● **Instruction**
Swap every "Dell Support-Portal" for "Support-Portal von Dell" in the stretch of items from the line containing "el ont été déployées" through the line containing "Ein zweiter Stolperstein", and write out only those lines with everything else unchanged.

● **Data listing**
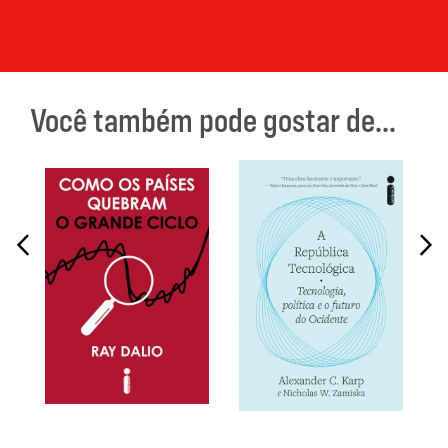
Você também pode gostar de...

--

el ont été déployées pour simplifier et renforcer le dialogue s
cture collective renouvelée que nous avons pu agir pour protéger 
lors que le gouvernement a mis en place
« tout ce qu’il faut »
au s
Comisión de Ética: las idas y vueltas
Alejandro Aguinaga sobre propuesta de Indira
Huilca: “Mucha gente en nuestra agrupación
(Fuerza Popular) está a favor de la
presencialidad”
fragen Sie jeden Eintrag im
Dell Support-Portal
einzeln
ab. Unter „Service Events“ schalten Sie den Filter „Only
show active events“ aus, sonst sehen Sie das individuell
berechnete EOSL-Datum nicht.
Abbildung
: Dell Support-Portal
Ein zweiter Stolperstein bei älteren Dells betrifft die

--

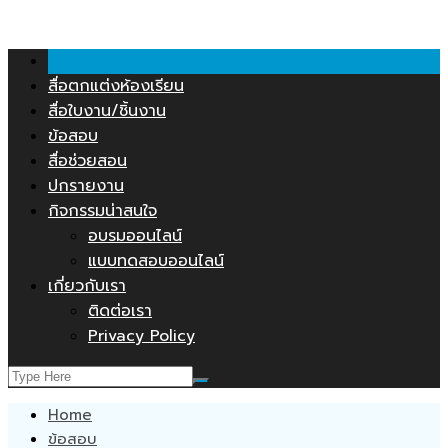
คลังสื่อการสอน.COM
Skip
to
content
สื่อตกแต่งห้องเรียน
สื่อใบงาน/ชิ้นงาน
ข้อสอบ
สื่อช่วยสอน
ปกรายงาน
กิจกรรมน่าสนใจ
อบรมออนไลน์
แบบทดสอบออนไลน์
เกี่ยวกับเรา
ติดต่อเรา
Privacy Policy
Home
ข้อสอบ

● **Output**
el ont été déployées pour simplifier et renforcer le dialogue s
cture collective renouvelée que nous avons pu agir pour protéger 
lors que le gouvernement a mis en place
« tout ce qu’il faut »
au s
Comisión de Ética: las idas y vueltas
Alejandro Aguinaga sobre propuesta de Indira
Huilca: “Mucha gente en nuestra agrupación
(Fuerza Popular) está a favor de la
presencialidad”
fragen Sie jeden Eintrag im
Support-Portal von Dell
einzeln
ab. Unter „Service Events“ schalten Sie den Filter „Only
show active events“ aus, sonst sehen Sie das individuell
berechnete EOSL-Datum nicht.
Abbildung
: Support-Portal von Dell
Ein zweiter Stolperstein bei älteren Dells betrifft die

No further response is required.